The get_prob_dist function is set up to receive as input a dictionary of group snapshots, created using the prepare_group_snapshot_dict function demonstrated above. It calls get_prob_dist_for_prediction_moment() for each entry in the dictionary. The arguments to get_prob_dist are:

snapshots_dict - a snapshots dictionary
X_test - the dataset of patient snapshots to be passed to the model
y_test - the vector containing the outcome for each patient snapshot
model - a trained model
weights - an optional parameter to weight the probabilities returned by the model. This will be demonstrated in later examples

When calling get_prob_dist_for_prediction_moment the function will set the inference_time parameter to false.

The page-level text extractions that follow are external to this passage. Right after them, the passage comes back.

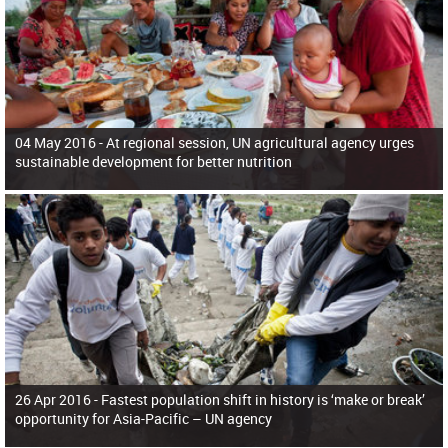
04 May 2016 -
At regional session, UN agricultural agency urges
sustainable development for better nutrition
26 Apr 2016 -
Fastest population shift in history is ‘make or break’
opportunity for Asia-Pacific – UN agency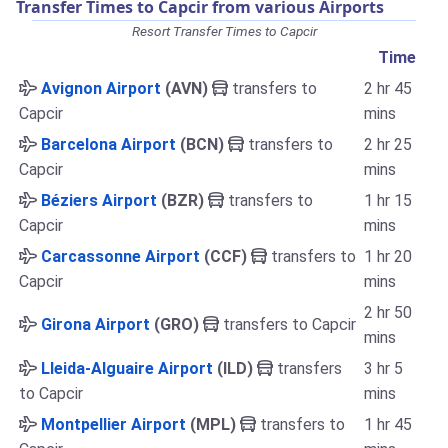
Transfer Times to Capcir from various Airports
Resort Transfer Times to Capcir
Time
Avignon Airport
(AVN)
transfers to
2 hr 45
Capcir
mins
Barcelona Airport
(BCN)
transfers to
2 hr 25
Capcir
mins
Béziers Airport
(BZR)
transfers to
1 hr 15
Capcir
mins
Carcassonne Airport
(CCF)
transfers to
1 hr 20
Capcir
mins
2 hr 50
Girona Airport
(GRO)
transfers to Capcir
mins
Lleida-Alguaire Airport
(ILD)
transfers
3 hr 5
to Capcir
mins
Montpellier Airport
(MPL)
transfers to
1 hr 45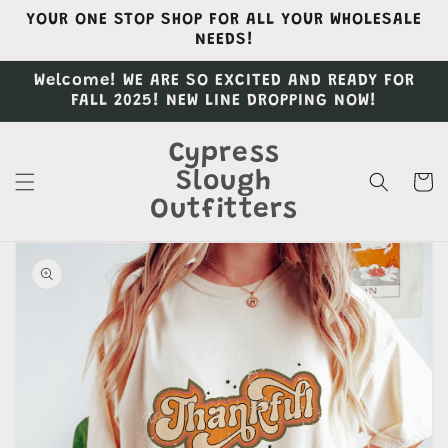
Skip to
YOUR ONE STOP SHOP FOR ALL YOUR WHOLESALE
content
NEEDS!
Welcome! WE ARE SO EXCITED AND READY FOR
FALL 2025! NEW LINE DROPPING NOW!
Cypress
Slough
Cart
Outfitters
Skip to
product
information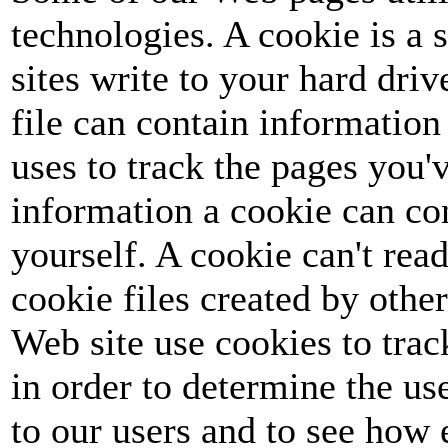
technologies. A cookie is a s
sites write to your hard dri
file can contain information 
uses to track the pages you'v
information a cookie can co
yourself. A cookie can't read
cookie files created by othe
Web site use cookies to track
in order to determine the u
to our users and to see how 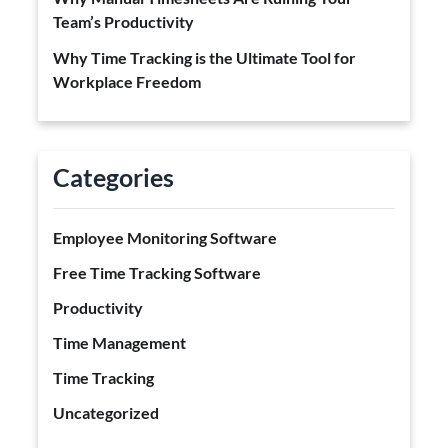
Team’s Productivity
Why Time Tracking is the Ultimate Tool for
Workplace Freedom
Categories
Employee Monitoring Software
Free Time Tracking Software
Productivity
Time Management
Time Tracking
Uncategorized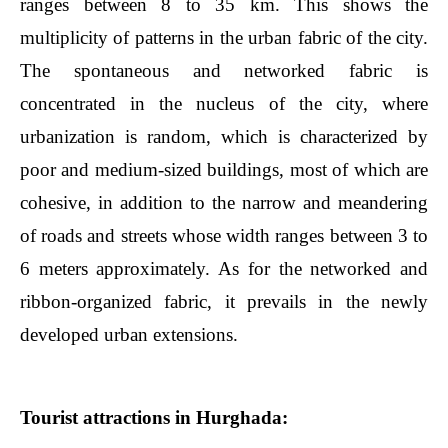
ranges between 8 to 35 km. This shows the
multiplicity of patterns in the urban fabric of the city.
The spontaneous and networked fabric is
concentrated in the nucleus of the city, where
urbanization is random, which is characterized by
poor and medium-sized buildings, most of which are
cohesive, in addition to the narrow and meandering
of roads and streets whose width ranges between 3 to
6 meters approximately. As for the networked and
ribbon-organized fabric, it prevails in the newly
developed urban extensions.
Tourist attractions in Hurghada: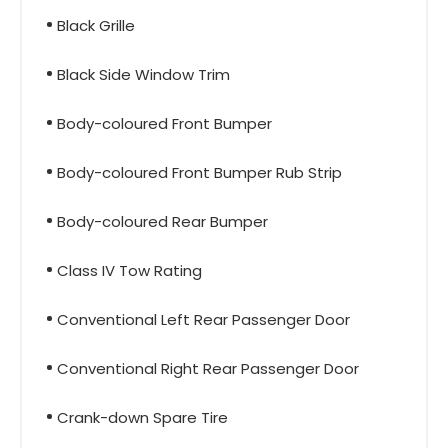
Black Grille
Black Side Window Trim
Body-coloured Front Bumper
Body-coloured Front Bumper Rub Strip
Body-coloured Rear Bumper
Class IV Tow Rating
Conventional Left Rear Passenger Door
Conventional Right Rear Passenger Door
Crank-down Spare Tire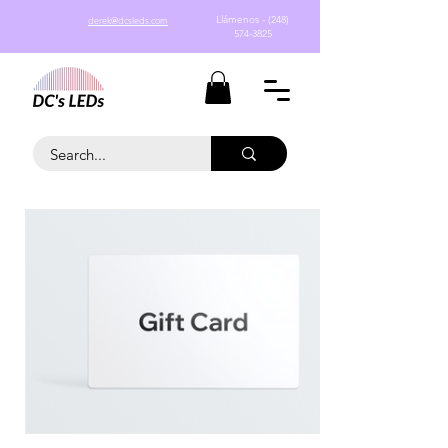
Llámenos - (248)
derek@dcsleds.com
574-3825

from patientflow.aggregate import get_prob_dist

group_snapshots_dict = prepare_group_snapshot_dict(
    test_visits[test_visits.prediction_time == (9,30)]
    )
# get probability distribution for this time of day
prob_dists_for_group_snapshots = get_prob_dist(
        group_snapshots_dict, X_test, y_test, model
    )

In the next cell I pick a date from the test set at random, and visualise the predicted distribution.

import random
random_snapshot_date = random.choice(list(prob_dists_for_group_snapshots.keys()))
title = (
    f'Probability distribution for number of beds needed by the '
    f'{len(prob_dists_for_group_snapshots[random_snapshot_date]["agg_predicted"])} patients\n'
    f'in the ED at {format_prediction_time((9,30))} '
    f'on {random_snapshot_date} using the trained model for prediction'
)
fig = plot_prob_dist(prob_dists_for_group_snapshots[random_snapshot_date]['agg_predicted'], title,  
    include_titles=True, return_figure=True)
ax = fig.gca()  
ax.axvline(x=prob_dists_for_group_snapshots[random_snapshot_date]['agg_observed'], color='red', linestyle='--', label='Observed')
ax.legend();

png

The returned object is now ready for evaluation, which I cover in the next notebook.

Summary

In this notebook I have demonstrated the functions in patientflow that handle the preparation of group snapshots. These include:

prepare_patient_snapshots, which makes the data ready for processing in groups.
get_prob_dist_for_prediction_moment, which computes predicted and observed probabilities for a specific snapshot date and prediction time.
get_prob_dist which computes probability distributions for multiple snapshot dates.

I have also shown the use of plot_prob_dist to visualise the predicted distribution for one group snapshot.